### THE INPUT

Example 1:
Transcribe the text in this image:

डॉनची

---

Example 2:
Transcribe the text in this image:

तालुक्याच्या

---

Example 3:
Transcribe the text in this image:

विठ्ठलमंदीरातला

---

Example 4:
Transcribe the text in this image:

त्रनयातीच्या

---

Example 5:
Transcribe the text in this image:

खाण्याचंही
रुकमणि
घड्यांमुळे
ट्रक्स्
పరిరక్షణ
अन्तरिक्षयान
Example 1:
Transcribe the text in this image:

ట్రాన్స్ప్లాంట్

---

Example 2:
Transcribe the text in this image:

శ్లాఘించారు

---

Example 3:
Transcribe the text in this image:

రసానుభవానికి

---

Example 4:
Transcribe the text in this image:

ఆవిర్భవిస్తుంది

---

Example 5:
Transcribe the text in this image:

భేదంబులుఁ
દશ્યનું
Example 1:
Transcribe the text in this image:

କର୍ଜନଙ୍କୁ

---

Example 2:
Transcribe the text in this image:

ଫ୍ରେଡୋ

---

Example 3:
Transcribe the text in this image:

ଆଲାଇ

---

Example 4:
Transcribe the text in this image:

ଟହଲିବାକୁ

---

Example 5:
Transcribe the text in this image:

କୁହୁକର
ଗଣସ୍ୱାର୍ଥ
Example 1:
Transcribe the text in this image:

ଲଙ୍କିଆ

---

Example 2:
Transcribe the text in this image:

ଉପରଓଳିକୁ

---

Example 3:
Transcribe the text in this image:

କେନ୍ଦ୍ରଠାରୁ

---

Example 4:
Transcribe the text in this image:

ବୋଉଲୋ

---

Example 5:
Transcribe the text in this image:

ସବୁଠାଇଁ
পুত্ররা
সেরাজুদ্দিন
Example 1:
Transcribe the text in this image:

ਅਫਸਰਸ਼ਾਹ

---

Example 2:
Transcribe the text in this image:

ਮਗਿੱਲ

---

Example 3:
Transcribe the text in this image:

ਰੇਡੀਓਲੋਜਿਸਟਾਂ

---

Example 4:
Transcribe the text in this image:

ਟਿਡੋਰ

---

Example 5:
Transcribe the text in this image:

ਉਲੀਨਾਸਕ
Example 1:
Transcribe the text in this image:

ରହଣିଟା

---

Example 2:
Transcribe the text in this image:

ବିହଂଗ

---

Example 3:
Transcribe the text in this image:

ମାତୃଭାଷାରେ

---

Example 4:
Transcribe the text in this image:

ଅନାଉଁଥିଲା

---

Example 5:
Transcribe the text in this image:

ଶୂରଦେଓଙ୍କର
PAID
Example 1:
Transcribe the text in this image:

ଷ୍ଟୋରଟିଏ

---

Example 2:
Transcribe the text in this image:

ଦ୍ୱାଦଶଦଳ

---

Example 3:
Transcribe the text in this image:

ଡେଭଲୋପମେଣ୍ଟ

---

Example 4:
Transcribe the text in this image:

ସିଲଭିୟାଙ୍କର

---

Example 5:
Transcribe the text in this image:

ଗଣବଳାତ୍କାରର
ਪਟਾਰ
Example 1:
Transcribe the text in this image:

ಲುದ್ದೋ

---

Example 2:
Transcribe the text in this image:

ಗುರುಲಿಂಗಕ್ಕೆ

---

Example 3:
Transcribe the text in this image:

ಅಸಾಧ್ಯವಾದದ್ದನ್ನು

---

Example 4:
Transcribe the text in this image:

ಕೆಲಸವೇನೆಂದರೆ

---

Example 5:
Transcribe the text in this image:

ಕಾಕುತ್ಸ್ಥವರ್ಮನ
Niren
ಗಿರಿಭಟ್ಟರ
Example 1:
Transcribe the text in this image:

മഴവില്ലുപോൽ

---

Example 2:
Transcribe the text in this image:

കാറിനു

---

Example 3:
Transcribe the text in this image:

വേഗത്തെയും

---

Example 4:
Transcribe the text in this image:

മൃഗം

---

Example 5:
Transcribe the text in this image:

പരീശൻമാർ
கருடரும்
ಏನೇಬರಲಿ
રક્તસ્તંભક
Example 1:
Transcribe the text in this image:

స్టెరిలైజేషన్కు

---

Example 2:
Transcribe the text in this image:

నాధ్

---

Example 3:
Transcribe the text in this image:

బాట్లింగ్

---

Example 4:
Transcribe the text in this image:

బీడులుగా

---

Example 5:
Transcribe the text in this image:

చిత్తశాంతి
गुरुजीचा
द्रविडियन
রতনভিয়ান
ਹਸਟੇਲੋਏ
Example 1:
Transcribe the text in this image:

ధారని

### WHAT TO DO
Each record above must be given again exactly as written.

### EXERCISE SOLUTION
Example 1:
Transcribe the text in this image:

डॉनची

---

Example 2:
Transcribe the text in this image:

तालुक्याच्या

---

Example 3:
Transcribe the text in this image:

विठ्ठलमंदीरातला

---

Example 4:
Transcribe the text in this image:

त्रनयातीच्या

---

Example 5:
Transcribe the text in this image:

खाण्याचंही
रुकमणि
घड्यांमुळे
ट्रक्स्
పరిరక్షణ
अन्तरिक्षयान
Example 1:
Transcribe the text in this image:

ట్రాన్స్ప్లాంట్

---

Example 2:
Transcribe the text in this image:

శ్లాఘించారు

---

Example 3:
Transcribe the text in this image:

రసానుభవానికి

---

Example 4:
Transcribe the text in this image:

ఆవిర్భవిస్తుంది

---

Example 5:
Transcribe the text in this image:

భేదంబులుఁ
દશ્યનું
Example 1:
Transcribe the text in this image:

କର୍ଜନଙ୍କୁ

---

Example 2:
Transcribe the text in this image:

ଫ୍ରେଡୋ

---

Example 3:
Transcribe the text in this image:

ଆଲାଇ

---

Example 4:
Transcribe the text in this image:

ଟହଲିବାକୁ

---

Example 5:
Transcribe the text in this image:

କୁହୁକର
ଗଣସ୍ୱାର୍ଥ
Example 1:
Transcribe the text in this image:

ଲଙ୍କିଆ

---

Example 2:
Transcribe the text in this image:

ଉପରଓଳିକୁ

---

Example 3:
Transcribe the text in this image:

କେନ୍ଦ୍ରଠାରୁ

---

Example 4:
Transcribe the text in this image:

ବୋଉଲୋ

---

Example 5:
Transcribe the text in this image:

ସବୁଠାଇଁ
পুত্ররা
সেরাজুদ্দিন
Example 1:
Transcribe the text in this image:

ਅਫਸਰਸ਼ਾਹ

---

Example 2:
Transcribe the text in this image:

ਮਗਿੱਲ

---

Example 3:
Transcribe the text in this image:

ਰੇਡੀਓਲੋਜਿਸਟਾਂ

---

Example 4:
Transcribe the text in this image:

ਟਿਡੋਰ

---

Example 5:
Transcribe the text in this image:

ਉਲੀਨਾਸਕ
Example 1:
Transcribe the text in this image:

ରହଣିଟା

---

Example 2:
Transcribe the text in this image:

ବିହଂଗ

---

Example 3:
Transcribe the text in this image:

ମାତୃଭାଷାରେ

---

Example 4:
Transcribe the text in this image:

ଅନାଉଁଥିଲା

---

Example 5:
Transcribe the text in this image:

ଶୂରଦେଓଙ୍କର
PAID
Example 1:
Transcribe the text in this image:

ଷ୍ଟୋରଟିଏ

---

Example 2:
Transcribe the text in this image:

ଦ୍ୱାଦଶଦଳ

---

Example 3:
Transcribe the text in this image:

ଡେଭଲୋପମେଣ୍ଟ

---

Example 4:
Transcribe the text in this image:

ସିଲଭିୟାଙ୍କର

---

Example 5:
Transcribe the text in this image:

ଗଣବଳାତ୍କାରର
ਪਟਾਰ
Example 1:
Transcribe the text in this image:

ಲುದ್ದೋ

---

Example 2:
Transcribe the text in this image:

ಗುರುಲಿಂಗಕ್ಕೆ

---

Example 3:
Transcribe the text in this image:

ಅಸಾಧ್ಯವಾದದ್ದನ್ನು

---

Example 4:
Transcribe the text in this image:

ಕೆಲಸವೇನೆಂದರೆ

---

Example 5:
Transcribe the text in this image:

ಕಾಕುತ್ಸ್ಥವರ್ಮನ
Niren
ಗಿರಿಭಟ್ಟರ
Example 1:
Transcribe the text in this image:

മഴവില്ലുപോൽ

---

Example 2:
Transcribe the text in this image:

കാറിനു

---

Example 3:
Transcribe the text in this image:

വേഗത്തെയും

---

Example 4:
Transcribe the text in this image:

മൃഗം

---

Example 5:
Transcribe the text in this image:

പരീശൻമാർ
கருடரும்
ಏನೇಬರಲಿ
રક્તસ્તંભક
Example 1:
Transcribe the text in this image:

స్టెరిలైజేషన్కు

---

Example 2:
Transcribe the text in this image:

నాధ్

---

Example 3:
Transcribe the text in this image:

బాట్లింగ్

---

Example 4:
Transcribe the text in this image:

బీడులుగా

---

Example 5:
Transcribe the text in this image:

చిత్తశాంతి
गुरुजीचा
द्रविडियन
রতনভিয়ান
ਹਸਟੇਲੋਏ
Example 1:
Transcribe the text in this image:

ధారని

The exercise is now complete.